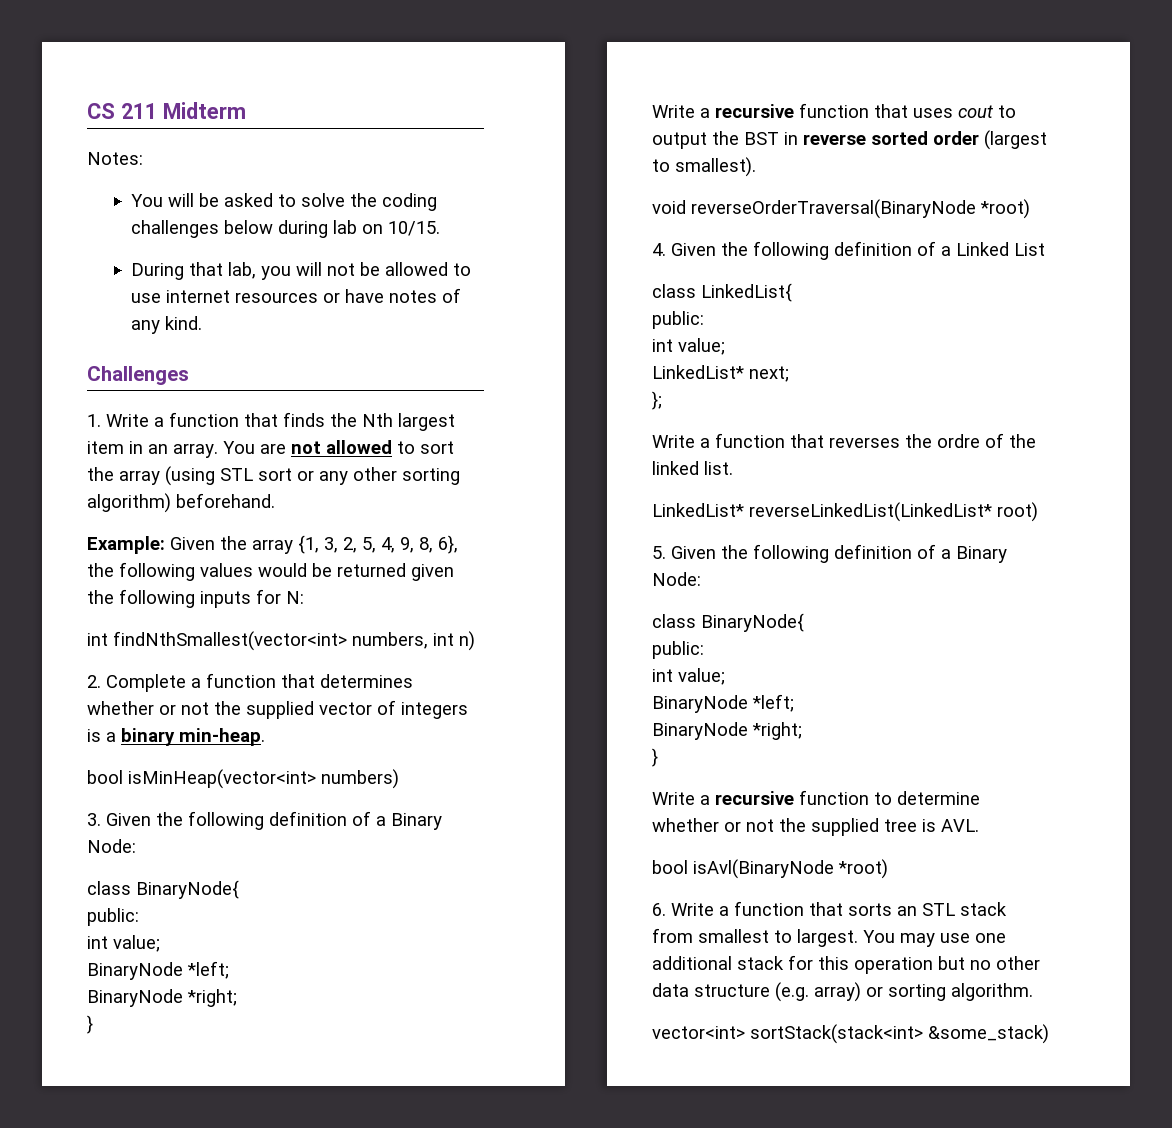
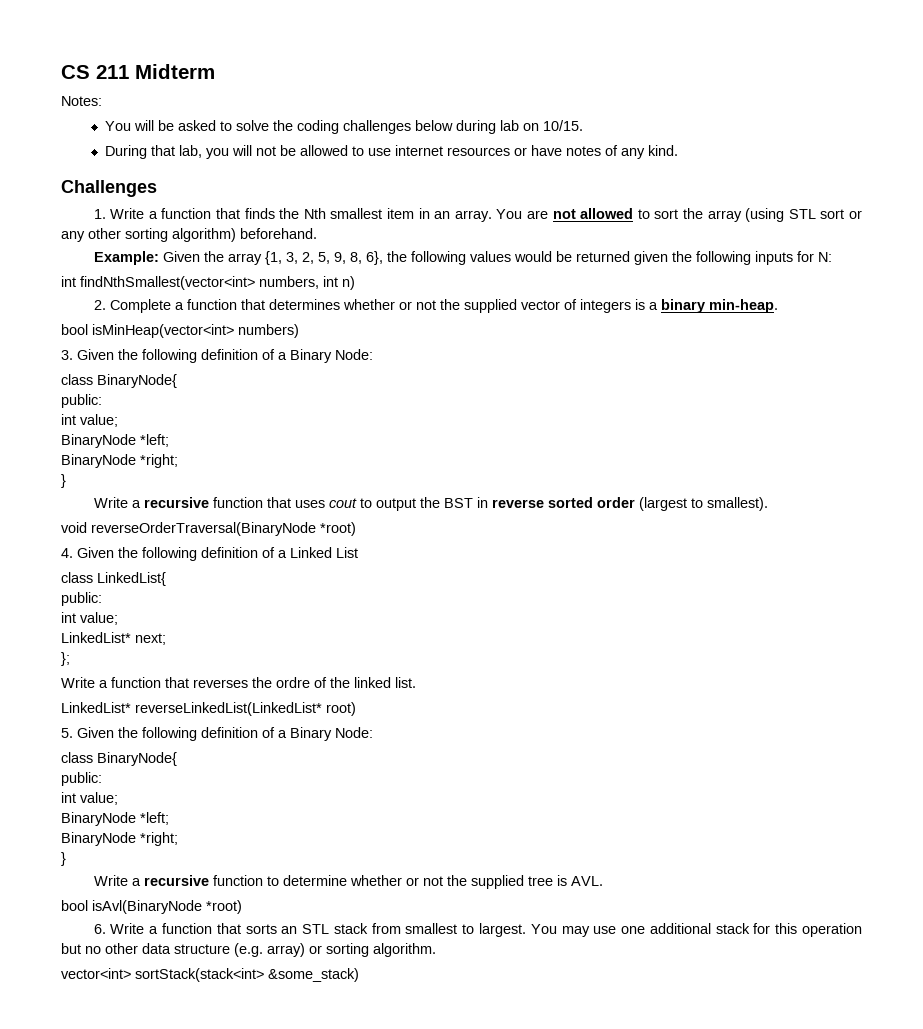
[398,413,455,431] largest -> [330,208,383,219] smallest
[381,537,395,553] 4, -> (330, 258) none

::::::::::

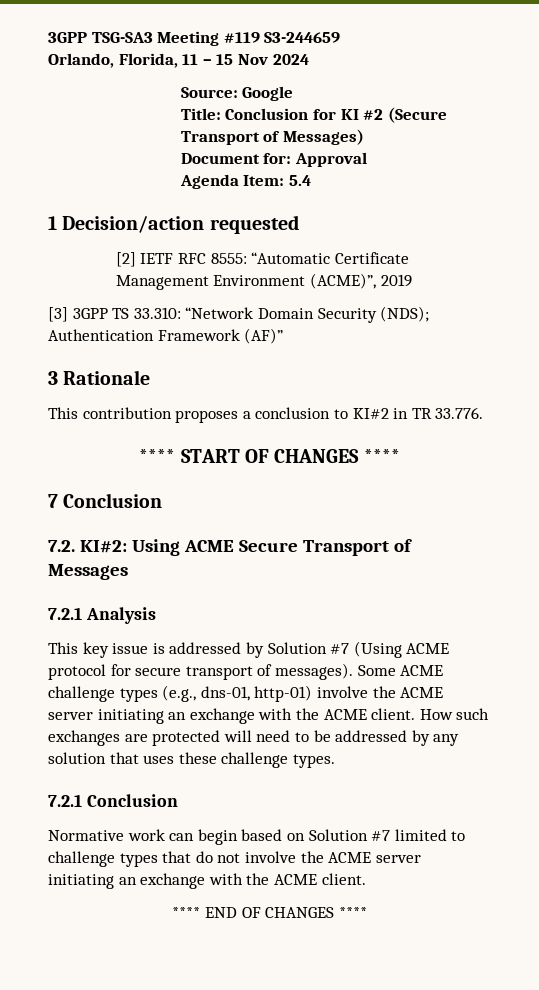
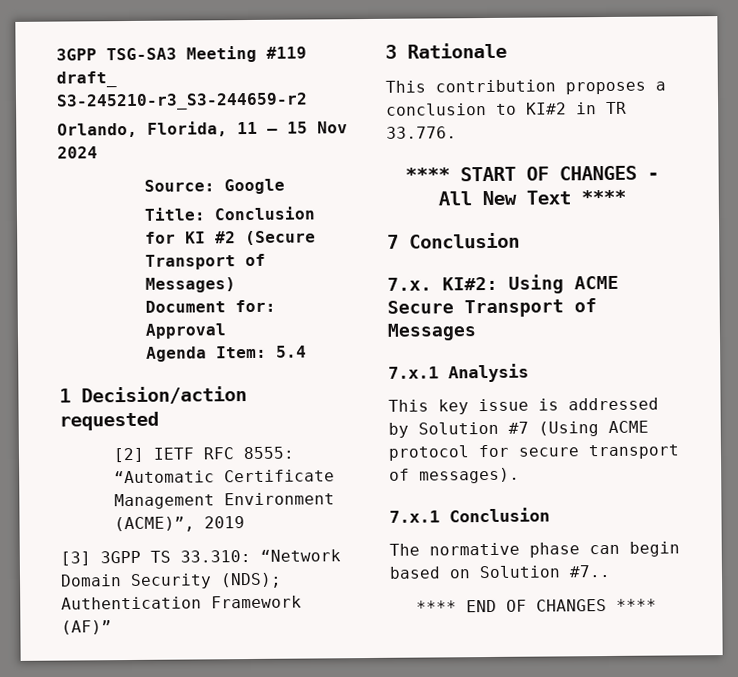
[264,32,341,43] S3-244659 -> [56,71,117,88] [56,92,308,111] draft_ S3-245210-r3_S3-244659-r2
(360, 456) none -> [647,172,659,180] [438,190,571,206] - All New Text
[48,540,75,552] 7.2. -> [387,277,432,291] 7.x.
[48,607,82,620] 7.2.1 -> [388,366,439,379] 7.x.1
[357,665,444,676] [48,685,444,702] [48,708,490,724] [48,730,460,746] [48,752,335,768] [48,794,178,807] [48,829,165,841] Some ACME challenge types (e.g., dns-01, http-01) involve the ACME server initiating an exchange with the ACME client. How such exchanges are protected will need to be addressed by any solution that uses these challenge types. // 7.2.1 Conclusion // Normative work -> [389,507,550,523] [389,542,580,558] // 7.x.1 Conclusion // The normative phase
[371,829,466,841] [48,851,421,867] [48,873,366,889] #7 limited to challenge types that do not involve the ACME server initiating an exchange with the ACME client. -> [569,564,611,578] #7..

::::::::::

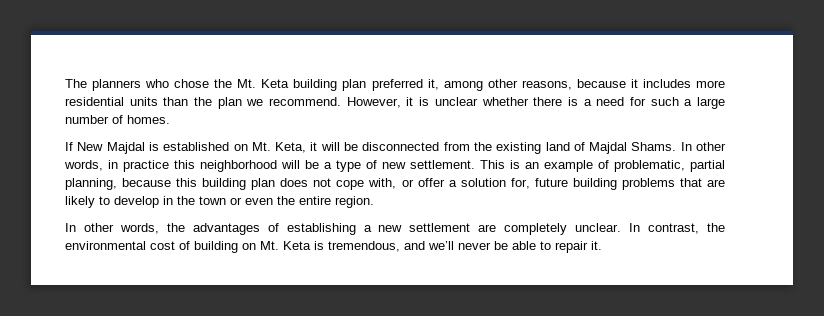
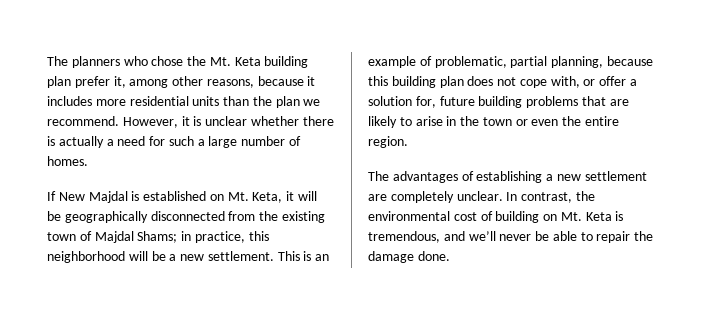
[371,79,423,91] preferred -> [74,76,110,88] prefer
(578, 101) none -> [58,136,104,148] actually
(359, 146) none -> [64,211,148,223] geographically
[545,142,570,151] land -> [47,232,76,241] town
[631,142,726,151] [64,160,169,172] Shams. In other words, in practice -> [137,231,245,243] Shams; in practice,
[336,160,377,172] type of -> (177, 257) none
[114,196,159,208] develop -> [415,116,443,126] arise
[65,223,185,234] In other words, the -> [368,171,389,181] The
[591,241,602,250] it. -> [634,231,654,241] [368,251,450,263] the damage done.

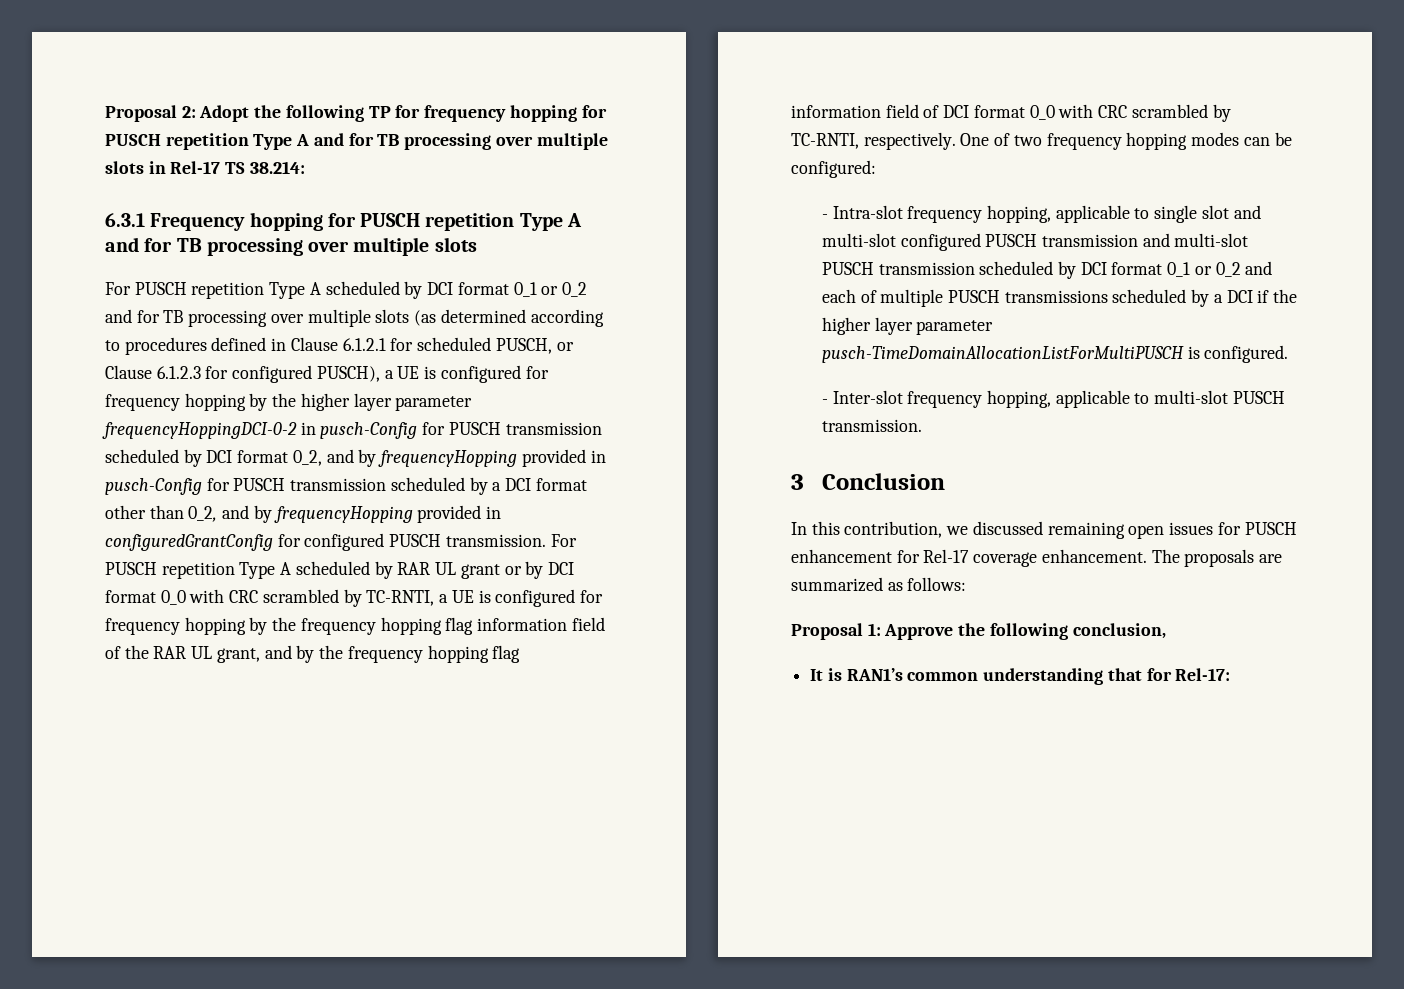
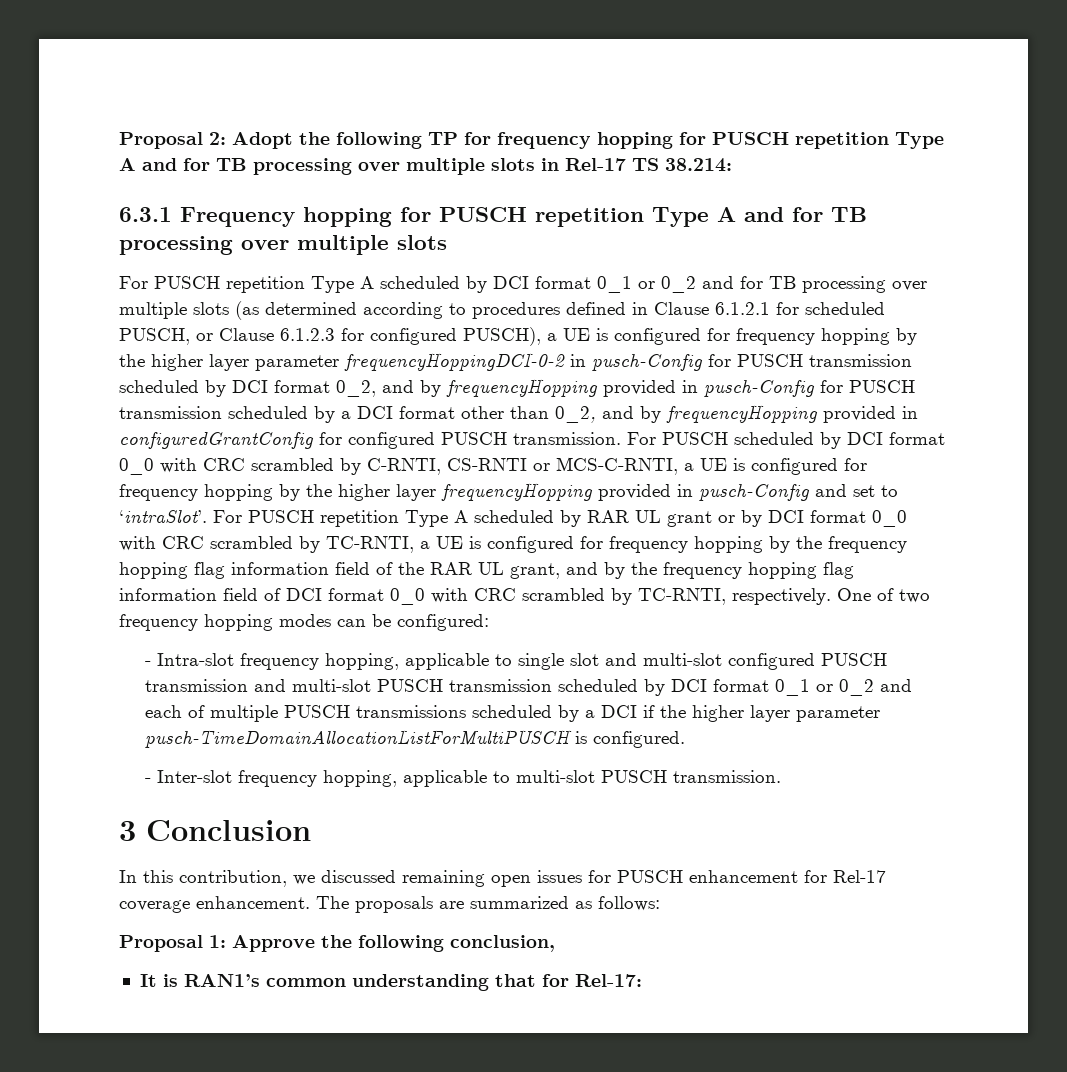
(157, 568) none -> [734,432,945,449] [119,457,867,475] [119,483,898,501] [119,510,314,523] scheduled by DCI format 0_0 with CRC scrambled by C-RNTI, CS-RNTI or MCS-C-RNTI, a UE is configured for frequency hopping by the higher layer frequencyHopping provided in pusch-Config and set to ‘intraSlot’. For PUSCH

::::::::::

### What you will do:
From the entries above, return exactly the line containing "[357,665,444,676] [48,685,444,702] [48,708,490,724]", the line containing "[371,829,466,841] [48,851,421,867] [48,873,366,889]", and all lines between, and nothing else.

### Task output:
[357,665,444,676] [48,685,444,702] [48,708,490,724] [48,730,460,746] [48,752,335,768] [48,794,178,807] [48,829,165,841] Some ACME challenge types (e.g., dns-01, http-01) involve the ACME server initiating an exchange with the ACME client. How such exchanges are protected will need to be addressed by any solution that uses these challenge types. // 7.2.1 Conclusion // Normative work -> [389,507,550,523] [389,542,580,558] // 7.x.1 Conclusion // The normative phase
[371,829,466,841] [48,851,421,867] [48,873,366,889] #7 limited to challenge types that do not involve the ACME server initiating an exchange with the ACME client. -> [569,564,611,578] #7..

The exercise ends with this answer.